A Minimalist 6802 Microcontroller
Back in the mid-90's a collegue of mine developed a number of very cool little single-purpose microntrollers using Motorola 68HC05 processors. This set me to wondering what I could do along similar lines for a general-purpose device.
I happened to have a couple of sticks of Motorola 6802 CPUs and 6820 I/O chips on hand and decided to see how few ICs it would take to implement a worthwhile microcontroller.
This little blue beastie was the result. It doesn't look like much but it was one of my favourite prototype builds.

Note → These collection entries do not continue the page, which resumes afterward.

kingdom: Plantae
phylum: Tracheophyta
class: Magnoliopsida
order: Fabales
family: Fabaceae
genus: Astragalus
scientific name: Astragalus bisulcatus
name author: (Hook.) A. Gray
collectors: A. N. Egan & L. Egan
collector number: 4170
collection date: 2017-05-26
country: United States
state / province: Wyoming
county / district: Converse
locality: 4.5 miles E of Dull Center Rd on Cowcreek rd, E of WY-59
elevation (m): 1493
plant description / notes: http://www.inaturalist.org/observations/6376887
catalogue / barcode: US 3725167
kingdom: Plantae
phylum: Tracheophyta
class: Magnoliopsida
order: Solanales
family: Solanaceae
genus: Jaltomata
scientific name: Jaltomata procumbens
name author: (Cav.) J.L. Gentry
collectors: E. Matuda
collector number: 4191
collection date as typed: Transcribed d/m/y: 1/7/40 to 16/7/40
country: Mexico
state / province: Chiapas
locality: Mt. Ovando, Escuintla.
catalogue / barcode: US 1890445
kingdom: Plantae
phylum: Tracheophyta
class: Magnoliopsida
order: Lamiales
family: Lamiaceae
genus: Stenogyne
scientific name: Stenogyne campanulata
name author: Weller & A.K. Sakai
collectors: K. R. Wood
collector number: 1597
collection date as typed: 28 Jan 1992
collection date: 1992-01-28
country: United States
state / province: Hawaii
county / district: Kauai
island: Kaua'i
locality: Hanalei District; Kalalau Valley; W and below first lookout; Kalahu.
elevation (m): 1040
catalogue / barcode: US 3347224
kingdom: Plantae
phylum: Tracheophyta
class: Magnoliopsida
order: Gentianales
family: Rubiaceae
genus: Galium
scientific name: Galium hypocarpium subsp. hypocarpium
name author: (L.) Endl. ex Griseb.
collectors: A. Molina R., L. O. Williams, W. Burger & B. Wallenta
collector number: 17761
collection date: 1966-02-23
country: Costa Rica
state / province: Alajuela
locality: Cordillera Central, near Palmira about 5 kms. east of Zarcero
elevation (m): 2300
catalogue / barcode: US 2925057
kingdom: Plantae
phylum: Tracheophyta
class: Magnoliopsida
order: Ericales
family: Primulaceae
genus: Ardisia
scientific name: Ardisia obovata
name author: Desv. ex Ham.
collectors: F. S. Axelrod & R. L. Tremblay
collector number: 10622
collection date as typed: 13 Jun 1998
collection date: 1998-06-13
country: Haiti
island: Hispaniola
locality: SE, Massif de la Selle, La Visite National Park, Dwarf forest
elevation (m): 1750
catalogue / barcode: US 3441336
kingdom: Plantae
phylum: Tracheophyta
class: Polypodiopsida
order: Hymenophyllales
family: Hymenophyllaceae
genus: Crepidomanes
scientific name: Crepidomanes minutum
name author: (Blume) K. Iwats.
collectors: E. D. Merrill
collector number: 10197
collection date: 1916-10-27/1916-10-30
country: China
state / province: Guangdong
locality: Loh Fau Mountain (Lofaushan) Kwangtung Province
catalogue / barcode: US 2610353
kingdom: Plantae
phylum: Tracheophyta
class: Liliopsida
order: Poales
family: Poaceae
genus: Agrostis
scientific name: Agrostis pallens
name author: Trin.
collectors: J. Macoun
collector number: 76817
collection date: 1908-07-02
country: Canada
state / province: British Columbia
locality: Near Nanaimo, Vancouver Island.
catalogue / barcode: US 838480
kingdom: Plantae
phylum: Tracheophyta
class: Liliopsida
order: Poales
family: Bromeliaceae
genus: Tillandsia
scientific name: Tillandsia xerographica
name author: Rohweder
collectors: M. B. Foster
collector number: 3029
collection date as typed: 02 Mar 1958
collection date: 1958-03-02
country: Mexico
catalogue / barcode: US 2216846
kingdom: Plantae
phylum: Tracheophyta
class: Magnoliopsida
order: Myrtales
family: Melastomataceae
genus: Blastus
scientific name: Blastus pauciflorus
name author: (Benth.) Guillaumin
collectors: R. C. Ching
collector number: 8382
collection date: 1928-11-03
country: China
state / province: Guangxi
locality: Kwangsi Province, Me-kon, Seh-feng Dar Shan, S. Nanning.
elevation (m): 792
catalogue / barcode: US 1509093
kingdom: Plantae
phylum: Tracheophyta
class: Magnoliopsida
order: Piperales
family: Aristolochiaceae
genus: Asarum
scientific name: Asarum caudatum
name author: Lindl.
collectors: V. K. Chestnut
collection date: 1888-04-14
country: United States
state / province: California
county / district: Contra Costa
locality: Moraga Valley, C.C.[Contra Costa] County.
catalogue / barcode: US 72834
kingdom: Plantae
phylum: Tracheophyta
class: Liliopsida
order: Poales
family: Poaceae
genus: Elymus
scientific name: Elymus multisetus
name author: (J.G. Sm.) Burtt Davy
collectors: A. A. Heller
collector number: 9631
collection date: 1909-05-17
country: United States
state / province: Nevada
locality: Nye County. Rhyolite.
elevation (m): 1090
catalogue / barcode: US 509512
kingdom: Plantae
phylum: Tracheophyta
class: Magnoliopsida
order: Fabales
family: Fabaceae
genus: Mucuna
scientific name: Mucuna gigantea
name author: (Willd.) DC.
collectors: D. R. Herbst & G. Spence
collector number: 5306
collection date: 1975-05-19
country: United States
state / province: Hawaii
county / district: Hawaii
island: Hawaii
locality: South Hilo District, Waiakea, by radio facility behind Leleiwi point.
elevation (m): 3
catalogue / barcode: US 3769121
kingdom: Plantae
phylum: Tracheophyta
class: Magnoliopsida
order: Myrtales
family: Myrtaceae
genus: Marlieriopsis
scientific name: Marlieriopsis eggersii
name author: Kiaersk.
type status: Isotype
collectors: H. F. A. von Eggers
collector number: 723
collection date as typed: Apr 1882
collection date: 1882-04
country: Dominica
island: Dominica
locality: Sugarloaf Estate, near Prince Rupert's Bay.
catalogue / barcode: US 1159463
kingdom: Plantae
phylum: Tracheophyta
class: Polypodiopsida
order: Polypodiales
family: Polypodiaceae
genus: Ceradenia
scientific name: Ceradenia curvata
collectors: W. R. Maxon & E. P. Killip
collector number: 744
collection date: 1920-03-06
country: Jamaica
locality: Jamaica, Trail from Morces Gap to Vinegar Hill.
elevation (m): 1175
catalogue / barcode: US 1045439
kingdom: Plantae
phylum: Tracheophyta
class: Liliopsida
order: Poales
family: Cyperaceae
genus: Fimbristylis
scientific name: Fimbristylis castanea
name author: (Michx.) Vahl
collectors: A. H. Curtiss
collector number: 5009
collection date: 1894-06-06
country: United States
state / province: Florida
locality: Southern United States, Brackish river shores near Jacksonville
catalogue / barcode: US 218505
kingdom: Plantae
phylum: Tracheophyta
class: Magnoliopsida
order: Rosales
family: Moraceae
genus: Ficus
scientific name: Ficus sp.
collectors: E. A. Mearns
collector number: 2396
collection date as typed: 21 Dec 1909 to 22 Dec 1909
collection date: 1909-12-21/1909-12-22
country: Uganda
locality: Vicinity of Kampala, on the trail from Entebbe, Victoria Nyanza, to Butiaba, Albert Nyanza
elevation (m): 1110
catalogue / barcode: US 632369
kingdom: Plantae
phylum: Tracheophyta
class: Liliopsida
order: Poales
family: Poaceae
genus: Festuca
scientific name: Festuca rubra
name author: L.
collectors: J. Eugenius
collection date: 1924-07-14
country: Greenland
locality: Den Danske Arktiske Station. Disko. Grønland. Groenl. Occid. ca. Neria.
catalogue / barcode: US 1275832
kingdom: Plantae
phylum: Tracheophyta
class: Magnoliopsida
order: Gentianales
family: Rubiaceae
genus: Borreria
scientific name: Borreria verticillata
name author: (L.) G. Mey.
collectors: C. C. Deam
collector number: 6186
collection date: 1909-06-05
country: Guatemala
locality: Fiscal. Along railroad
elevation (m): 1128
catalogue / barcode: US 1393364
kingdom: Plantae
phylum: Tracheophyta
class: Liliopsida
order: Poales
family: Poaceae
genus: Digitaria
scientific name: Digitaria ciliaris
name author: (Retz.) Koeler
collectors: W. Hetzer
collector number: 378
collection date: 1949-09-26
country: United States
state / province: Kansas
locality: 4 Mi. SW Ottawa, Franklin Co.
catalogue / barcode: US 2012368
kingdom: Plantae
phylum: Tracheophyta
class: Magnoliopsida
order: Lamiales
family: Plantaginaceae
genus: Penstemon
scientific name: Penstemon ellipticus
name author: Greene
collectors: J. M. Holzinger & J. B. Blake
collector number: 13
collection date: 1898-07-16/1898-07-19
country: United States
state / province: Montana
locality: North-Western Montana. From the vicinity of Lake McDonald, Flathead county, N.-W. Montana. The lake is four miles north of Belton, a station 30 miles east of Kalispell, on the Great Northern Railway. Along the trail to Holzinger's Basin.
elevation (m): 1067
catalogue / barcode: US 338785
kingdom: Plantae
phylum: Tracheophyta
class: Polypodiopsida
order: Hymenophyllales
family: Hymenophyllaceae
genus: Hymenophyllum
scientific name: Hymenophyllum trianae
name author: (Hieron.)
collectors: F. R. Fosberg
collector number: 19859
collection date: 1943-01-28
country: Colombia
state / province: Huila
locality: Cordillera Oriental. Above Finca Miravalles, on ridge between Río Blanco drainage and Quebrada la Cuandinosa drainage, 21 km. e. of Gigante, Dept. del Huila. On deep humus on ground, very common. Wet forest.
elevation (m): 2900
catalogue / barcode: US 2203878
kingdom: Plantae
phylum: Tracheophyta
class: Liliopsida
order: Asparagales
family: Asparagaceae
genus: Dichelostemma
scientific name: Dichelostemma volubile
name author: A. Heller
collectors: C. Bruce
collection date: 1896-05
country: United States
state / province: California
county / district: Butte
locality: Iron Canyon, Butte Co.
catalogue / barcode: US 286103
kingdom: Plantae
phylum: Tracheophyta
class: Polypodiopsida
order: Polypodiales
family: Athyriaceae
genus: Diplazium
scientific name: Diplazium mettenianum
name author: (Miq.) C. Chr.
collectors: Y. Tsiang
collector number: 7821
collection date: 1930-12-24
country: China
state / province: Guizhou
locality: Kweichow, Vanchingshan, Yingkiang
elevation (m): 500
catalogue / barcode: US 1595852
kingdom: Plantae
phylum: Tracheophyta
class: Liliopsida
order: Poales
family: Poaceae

The device consists of a Motorola 6802 CPU, a 6820 PIO, an EPROM, and not a heck of a lot else.
The processor is clocked at 3.58 MHz with a surplus color TV crystal and has 128 bytes of RAM memory built-in. The 6820 provides two 8 bit bidirectional I/O ports there's 2 KB of program memory in EPROM. The only logic needed was a single inverter as a chip select for the EPROM. I used a transistor for this and avoided having another logic chip on the board.
The back side (below) shows a sort of hybrid wiring technique using 22 gauge wire-wrap wire soldered to the pins of standard PC board chip sockets.
It worked quite well but my capability for programming EPROMS with 6802 code was limited, to say the least. Eventually I got hold of a 6800-series cross-assembler that would generate code for the thing, but it ran on MS-DOS and my EPROM burning software ran on CP/M. Interesting times.
Something like this could control a simple security system, an automobile ignition system or, with the addition of some solenoids and transistors to drive them, a hot water solar heating system.
The 6800-series processor is an eight-bit computing relic whose descendants are still widely used in the 21st century.